Il Passo del Mortirolo ha ufficialmente cambiato nome e questa settimana è stato ufficialmente ribattezzato Cima Pantani.
Non ci sarà quindi più solamente il monumento al Pirata su quella salita che collega le province di Sondrio e Brescia, ma il ricordo del grande ciclista romagnolo sarà proprio nella toponomastica.
Una decisione forte che ribadisce non solo il legame di Pantani con il Mortirolo, ma del Pirata con il ciclismo italiano, anche a vent’anni dalla sua tragica morte.
Mortirolo Pantani, l’impresa del 1994
La storia d’amore tra il Pirata di Cesenatico e quella salita durissima, ripescata dagli organizzatori del Giro d’Italia solo in epoca abbastanza recente, ha una data di nascita ben precisa: 5 giugno 1994.
Quel giorno c’è la tappa da Merano all’Aprica, uno di quei tapponi di una volta che iniziavano prima di mezzogiorno e finivano intorno alle cinque di pomeriggio.
Pantani il giorno prima del Mortirolo ha rotto il ghiaccio da professionista, vincendo la tappa con partenza da Linz e arrivo a Merano: 40 chilometri di fuga e arrivo in solitaria.
Sembra l’exploit di un giovane scalatore buono per vincere qualche tappa ogni tanto, ma in realtà in Marco cova l’insoddisfazione continua, ha bisogno di dare il massimo in bici altrimenti meglio tornare a vendere piadine con i genitori a Cesenatico.
Con la Maglia Bianca di miglior giovane addosso (lo sarebbe Berzin, ma è in Rosa), Pantani il giorno dopo è tra i più vivaci, scatta sul Mortirolo e va a riprendere tra gli altri Gianni Bugno, coraggiosamente in fuga.

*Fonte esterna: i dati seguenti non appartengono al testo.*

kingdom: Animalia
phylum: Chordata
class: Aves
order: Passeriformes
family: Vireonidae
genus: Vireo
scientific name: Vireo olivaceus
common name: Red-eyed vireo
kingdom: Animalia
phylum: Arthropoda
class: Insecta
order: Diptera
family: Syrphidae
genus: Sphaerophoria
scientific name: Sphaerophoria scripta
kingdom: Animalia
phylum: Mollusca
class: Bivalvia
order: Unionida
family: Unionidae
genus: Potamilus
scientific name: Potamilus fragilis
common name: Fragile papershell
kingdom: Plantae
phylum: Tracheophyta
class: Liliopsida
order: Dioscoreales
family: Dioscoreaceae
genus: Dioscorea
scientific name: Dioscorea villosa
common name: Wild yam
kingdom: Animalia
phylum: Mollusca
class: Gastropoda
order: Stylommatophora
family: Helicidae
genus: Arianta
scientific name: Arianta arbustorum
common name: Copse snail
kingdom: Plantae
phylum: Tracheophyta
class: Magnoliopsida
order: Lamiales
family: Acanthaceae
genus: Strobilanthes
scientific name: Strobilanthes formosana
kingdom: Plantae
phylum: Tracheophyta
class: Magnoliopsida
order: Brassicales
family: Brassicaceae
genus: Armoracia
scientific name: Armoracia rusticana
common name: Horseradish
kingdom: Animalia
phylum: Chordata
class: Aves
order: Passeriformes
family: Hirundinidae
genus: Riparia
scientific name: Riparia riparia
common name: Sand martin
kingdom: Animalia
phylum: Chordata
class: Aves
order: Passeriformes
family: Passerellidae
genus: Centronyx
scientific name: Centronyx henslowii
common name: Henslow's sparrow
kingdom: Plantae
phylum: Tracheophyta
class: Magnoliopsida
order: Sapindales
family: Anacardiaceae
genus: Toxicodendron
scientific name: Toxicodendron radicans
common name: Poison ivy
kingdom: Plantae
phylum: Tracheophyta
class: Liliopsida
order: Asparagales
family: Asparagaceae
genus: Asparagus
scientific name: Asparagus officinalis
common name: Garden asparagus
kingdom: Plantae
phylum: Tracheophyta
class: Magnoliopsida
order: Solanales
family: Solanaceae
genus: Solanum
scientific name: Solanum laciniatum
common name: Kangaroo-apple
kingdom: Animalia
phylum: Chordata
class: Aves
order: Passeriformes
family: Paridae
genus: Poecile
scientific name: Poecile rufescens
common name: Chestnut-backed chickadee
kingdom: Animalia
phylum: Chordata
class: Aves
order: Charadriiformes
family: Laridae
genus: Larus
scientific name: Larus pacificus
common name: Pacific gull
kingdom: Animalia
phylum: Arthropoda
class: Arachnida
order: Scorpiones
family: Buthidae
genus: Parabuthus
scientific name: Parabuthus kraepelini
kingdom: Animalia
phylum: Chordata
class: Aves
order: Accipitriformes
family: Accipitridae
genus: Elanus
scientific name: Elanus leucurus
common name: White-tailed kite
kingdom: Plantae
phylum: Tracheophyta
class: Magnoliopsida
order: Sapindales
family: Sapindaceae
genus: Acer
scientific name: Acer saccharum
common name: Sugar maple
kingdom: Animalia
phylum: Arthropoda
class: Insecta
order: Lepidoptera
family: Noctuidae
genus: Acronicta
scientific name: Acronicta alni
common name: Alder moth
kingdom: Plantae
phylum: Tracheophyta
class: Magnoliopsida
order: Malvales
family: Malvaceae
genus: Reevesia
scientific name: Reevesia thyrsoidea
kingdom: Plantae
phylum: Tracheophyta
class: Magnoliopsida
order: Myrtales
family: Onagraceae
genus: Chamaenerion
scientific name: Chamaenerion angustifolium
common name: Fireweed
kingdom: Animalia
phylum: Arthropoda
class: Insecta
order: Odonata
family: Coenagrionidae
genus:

Il capolavoro però lo deve ancora compiere.
“Umiliare” il più grande: Indurain
L’azione di Pantani scombussola il gruppo anche perché Marco non è il capitano della sua squadra, la Carrera: quello sarebbe Claudio Chiappucci, che però intuisce che il compagno va più forte e lascia fare.
Anche per questo motivo da dietro si fa fatica a riorganizzarsi, mentre Pantani vola dopo lo scollinamento del Mortirolo pure in discesa, dove va come se non meglio che in salita.
Lo sforzo è stato enorme e c’è ancora l’ultima salita da fare, il Valico di Santa Cristina, appena fuori l’Aprica: mancano 50 chilometri, una vita.
Il colpo di genio di Pantani allora è aspettare gli inseguitori, tra tutti Miguel Indurain, con lui anche Nestor “Cacaito” Rodriguez (grande scalatore colombiano).
Miguelòn sta cercando disperatamente di recuperare la Maglia Rosa, mentre Berzin appesantito va su del suo passo e alla fine beccherà ben 4 minuti di distacco da Marco.
Marco aspetta, si rifocilla ascoltando i consigli dell’ammiraglia della Carrera e attende il ritorno dello spagnolo, che però ha dato tutto sul Mortirolo e infatti appena la strada torna a salire crolla. Pantani vince agilmente davanti proprio al compagno di squadra Chiappucci.
“Sono andato in crisi, una delle peggiori della mia carriera, a un certo punto non ho visto più niente”, ammetterà Indurain, che in effetti non vincerà il Giro d’Italia, che finirà in tasca a Berzin, con Pantani addirittura secondo nella generale davanti a Miguel.
Una leggenda nata sul Mortirolo, ora Cima Pantani.